YOUR ASSIGNMENT: Show each line of the data below in which "achieves" occurs.

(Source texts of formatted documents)

--------------------

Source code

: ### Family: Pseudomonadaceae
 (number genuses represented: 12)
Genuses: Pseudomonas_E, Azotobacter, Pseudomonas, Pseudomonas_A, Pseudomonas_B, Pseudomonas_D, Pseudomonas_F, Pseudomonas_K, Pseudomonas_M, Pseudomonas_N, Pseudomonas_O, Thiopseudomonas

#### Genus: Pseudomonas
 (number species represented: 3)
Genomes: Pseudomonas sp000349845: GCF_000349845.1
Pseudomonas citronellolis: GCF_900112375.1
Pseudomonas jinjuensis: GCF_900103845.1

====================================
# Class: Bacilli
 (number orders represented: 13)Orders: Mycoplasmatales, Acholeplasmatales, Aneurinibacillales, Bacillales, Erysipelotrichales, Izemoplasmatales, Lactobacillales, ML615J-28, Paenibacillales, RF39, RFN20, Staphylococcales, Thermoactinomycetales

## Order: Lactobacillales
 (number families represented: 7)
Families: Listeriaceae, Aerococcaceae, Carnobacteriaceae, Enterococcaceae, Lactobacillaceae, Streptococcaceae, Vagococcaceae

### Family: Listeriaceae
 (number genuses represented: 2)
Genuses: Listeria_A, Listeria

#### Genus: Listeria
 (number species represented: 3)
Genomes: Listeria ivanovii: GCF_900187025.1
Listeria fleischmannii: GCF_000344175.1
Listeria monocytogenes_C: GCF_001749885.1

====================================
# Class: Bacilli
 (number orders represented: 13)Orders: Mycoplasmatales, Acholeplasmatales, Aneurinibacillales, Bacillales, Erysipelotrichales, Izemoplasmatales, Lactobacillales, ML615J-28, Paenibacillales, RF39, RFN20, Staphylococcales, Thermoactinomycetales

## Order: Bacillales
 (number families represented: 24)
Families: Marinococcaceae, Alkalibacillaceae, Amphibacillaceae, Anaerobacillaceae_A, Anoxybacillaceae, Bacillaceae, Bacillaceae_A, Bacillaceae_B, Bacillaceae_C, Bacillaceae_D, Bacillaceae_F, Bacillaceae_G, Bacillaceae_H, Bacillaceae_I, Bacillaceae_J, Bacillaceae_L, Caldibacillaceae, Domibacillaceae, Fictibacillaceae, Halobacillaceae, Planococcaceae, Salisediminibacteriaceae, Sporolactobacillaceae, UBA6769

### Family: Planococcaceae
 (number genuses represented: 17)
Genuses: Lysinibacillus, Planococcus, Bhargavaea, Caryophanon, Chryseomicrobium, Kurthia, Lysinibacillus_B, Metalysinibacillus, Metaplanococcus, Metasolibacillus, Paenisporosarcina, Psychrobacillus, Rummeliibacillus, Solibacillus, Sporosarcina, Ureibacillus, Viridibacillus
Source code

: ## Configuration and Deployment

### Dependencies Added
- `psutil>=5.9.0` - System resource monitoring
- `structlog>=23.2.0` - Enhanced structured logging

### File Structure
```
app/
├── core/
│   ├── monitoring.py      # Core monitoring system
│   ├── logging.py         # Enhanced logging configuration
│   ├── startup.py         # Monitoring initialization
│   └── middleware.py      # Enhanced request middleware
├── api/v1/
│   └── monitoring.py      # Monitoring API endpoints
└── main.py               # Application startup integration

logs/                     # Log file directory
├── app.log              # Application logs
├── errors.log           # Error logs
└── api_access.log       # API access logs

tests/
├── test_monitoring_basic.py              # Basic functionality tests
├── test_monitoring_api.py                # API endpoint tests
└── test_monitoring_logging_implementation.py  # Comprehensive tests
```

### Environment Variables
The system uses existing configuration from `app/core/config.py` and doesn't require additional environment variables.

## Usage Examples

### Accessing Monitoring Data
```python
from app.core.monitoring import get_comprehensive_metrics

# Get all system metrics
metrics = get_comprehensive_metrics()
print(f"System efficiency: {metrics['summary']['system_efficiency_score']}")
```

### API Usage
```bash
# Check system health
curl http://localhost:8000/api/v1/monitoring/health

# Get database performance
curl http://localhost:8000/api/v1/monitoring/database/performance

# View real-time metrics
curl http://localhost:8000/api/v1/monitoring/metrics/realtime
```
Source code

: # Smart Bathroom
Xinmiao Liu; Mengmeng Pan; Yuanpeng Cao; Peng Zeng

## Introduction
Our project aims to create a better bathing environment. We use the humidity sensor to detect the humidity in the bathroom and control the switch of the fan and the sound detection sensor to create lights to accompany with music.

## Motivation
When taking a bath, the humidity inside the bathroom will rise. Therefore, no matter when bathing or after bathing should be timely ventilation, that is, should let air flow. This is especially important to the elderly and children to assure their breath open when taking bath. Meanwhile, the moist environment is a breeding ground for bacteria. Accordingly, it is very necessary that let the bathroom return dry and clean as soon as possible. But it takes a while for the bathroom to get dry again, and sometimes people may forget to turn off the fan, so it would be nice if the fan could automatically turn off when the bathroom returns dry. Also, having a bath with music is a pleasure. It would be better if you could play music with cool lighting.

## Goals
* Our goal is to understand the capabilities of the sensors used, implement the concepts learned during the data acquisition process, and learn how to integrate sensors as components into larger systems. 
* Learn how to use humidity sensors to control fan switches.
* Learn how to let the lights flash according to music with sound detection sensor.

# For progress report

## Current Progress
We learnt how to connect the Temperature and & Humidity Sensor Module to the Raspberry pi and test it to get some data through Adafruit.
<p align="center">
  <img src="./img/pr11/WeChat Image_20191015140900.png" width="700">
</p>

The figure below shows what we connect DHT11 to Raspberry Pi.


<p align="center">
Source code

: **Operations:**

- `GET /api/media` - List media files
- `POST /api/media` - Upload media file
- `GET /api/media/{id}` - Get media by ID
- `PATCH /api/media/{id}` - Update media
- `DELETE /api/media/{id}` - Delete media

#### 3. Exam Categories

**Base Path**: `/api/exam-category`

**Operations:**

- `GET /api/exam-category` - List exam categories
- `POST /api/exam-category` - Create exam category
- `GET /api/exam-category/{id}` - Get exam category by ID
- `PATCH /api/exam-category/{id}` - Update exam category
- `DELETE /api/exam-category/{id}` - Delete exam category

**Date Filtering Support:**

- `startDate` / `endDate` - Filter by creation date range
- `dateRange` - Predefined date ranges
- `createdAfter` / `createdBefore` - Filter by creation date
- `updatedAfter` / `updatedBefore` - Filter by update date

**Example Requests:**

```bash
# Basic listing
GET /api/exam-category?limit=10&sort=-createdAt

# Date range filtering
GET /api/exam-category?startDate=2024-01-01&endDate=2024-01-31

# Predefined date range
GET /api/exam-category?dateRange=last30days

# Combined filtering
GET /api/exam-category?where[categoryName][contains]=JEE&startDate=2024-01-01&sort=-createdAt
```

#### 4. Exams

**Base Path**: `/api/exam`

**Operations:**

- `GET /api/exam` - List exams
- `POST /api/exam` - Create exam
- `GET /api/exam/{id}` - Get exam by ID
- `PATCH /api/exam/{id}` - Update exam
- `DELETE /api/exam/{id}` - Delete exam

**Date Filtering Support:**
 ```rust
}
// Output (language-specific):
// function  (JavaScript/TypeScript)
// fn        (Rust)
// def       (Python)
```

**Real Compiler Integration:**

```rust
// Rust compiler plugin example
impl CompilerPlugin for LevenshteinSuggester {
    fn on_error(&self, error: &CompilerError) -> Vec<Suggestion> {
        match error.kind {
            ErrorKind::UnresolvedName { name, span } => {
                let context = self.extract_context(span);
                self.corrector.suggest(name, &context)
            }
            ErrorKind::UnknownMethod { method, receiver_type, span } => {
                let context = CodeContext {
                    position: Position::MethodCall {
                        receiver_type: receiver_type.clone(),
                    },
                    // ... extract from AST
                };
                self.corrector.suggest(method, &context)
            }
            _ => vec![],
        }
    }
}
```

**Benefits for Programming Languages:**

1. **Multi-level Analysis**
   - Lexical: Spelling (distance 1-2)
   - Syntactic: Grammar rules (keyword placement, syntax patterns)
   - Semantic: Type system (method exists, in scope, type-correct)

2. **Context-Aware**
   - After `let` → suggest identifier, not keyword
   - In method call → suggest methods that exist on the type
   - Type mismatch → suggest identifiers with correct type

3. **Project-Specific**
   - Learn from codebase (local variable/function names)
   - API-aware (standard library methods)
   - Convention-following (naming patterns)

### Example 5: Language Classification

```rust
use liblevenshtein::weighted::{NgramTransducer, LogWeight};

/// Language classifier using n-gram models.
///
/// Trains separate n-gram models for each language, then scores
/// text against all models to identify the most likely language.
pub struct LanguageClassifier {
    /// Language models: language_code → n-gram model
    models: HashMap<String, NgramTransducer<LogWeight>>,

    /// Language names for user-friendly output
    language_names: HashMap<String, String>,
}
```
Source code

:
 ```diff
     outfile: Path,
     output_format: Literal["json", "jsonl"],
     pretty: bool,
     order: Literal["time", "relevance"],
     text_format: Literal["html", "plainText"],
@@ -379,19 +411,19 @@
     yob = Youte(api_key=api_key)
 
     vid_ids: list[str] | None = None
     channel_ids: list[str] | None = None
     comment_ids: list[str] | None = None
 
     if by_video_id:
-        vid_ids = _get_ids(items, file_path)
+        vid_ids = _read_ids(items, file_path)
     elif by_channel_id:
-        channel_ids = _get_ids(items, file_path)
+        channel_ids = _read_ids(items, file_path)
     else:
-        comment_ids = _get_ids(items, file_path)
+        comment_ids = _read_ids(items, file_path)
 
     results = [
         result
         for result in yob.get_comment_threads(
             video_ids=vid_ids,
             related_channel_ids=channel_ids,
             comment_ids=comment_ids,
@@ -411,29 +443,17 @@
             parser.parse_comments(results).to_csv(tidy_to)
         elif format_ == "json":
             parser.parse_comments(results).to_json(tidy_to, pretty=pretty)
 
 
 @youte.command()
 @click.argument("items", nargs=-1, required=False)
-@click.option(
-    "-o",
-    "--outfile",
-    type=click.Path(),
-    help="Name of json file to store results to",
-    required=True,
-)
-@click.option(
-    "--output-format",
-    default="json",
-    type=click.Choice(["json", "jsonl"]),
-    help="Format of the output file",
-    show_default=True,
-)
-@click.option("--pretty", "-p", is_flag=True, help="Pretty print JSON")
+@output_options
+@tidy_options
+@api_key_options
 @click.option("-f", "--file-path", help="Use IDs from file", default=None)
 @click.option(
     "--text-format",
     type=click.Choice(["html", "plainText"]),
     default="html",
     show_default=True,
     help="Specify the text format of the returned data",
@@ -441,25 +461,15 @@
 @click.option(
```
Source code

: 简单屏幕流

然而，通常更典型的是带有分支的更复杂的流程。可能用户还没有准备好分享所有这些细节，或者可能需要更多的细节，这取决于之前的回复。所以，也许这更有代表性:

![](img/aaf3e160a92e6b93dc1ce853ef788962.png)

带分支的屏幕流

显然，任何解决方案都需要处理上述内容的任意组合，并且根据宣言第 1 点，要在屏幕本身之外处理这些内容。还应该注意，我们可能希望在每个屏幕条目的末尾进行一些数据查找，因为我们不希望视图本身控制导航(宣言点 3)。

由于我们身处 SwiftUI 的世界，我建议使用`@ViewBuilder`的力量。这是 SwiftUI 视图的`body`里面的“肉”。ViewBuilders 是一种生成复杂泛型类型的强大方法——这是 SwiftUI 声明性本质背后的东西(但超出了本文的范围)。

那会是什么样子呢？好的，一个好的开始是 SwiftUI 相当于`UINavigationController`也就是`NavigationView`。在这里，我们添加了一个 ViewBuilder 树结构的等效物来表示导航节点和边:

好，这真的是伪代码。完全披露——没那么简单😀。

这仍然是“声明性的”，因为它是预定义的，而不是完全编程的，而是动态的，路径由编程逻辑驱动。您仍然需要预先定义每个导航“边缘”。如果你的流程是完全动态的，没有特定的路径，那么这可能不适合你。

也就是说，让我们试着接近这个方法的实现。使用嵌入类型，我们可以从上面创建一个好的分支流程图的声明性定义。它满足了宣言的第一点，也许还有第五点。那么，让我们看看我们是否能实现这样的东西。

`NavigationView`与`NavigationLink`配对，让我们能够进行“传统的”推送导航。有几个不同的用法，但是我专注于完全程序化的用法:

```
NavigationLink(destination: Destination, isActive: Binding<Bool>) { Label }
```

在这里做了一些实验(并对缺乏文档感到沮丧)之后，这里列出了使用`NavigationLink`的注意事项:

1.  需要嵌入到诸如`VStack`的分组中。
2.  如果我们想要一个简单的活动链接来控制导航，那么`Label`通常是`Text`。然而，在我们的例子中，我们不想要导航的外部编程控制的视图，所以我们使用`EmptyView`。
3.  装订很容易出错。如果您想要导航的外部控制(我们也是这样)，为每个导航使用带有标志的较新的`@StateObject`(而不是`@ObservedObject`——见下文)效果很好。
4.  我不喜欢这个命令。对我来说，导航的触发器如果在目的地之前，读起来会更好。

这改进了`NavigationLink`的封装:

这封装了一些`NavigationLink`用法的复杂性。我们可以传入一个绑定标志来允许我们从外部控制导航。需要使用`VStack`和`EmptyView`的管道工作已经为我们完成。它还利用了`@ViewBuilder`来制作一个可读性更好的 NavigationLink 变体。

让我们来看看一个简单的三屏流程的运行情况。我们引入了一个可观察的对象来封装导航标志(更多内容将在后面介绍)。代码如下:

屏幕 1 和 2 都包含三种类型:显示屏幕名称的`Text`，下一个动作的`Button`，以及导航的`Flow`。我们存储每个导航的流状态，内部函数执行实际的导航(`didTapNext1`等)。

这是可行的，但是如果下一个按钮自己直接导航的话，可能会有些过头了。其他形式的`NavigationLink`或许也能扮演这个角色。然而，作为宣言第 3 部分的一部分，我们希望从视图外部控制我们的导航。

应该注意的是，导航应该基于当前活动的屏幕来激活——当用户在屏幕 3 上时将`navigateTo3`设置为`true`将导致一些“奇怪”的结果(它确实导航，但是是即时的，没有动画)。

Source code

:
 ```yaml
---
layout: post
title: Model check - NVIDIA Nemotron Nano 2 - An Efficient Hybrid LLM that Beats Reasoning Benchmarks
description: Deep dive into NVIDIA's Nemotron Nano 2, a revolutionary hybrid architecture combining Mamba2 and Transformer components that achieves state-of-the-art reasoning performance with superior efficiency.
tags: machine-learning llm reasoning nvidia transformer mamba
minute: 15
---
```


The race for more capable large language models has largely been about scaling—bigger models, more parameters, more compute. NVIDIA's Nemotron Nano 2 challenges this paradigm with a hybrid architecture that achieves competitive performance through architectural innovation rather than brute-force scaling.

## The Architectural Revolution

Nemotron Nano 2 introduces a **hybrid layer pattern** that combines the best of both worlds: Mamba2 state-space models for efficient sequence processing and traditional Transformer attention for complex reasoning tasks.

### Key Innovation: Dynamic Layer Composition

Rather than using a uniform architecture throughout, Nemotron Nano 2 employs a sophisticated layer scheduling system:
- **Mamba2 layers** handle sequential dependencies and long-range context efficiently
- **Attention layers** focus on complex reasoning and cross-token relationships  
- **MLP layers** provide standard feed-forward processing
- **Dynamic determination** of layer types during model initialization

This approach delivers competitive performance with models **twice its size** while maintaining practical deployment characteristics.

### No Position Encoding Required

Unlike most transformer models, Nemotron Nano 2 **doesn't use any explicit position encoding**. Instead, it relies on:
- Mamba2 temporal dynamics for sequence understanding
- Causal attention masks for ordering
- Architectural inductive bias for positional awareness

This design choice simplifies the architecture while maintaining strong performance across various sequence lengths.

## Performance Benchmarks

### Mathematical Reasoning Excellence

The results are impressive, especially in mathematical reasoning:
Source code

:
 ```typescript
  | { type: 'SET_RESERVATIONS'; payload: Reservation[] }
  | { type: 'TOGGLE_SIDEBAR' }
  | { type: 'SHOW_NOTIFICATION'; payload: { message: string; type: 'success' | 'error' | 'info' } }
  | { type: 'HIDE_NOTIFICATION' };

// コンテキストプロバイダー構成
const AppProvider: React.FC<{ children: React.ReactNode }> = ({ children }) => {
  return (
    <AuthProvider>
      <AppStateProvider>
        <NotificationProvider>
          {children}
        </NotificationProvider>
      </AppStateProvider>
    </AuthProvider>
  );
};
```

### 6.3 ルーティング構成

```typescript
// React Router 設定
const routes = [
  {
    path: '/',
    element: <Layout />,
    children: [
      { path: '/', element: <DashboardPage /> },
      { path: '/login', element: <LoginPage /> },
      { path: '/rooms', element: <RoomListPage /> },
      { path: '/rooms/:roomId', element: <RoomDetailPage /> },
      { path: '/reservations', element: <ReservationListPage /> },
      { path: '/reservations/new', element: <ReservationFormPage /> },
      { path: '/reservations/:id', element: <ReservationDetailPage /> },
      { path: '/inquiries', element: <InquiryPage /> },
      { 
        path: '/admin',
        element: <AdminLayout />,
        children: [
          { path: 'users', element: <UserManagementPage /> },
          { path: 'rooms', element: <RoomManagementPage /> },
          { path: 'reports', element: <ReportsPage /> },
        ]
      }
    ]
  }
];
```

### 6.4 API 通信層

--------------------

ANSWER SECTION:
description: Deep dive into NVIDIA's Nemotron Nano 2, a revolutionary hybrid architecture combining Mamba2 and Transformer components that achieves state-of-the-art reasoning performance with superior efficiency.
The race for more capable large language models has largely been about scaling—bigger models, more parameters, more compute. NVIDIA's Nemotron Nano 2 challenges this paradigm with a hybrid architecture that achieves competitive performance through architectural innovation rather than brute-force scaling.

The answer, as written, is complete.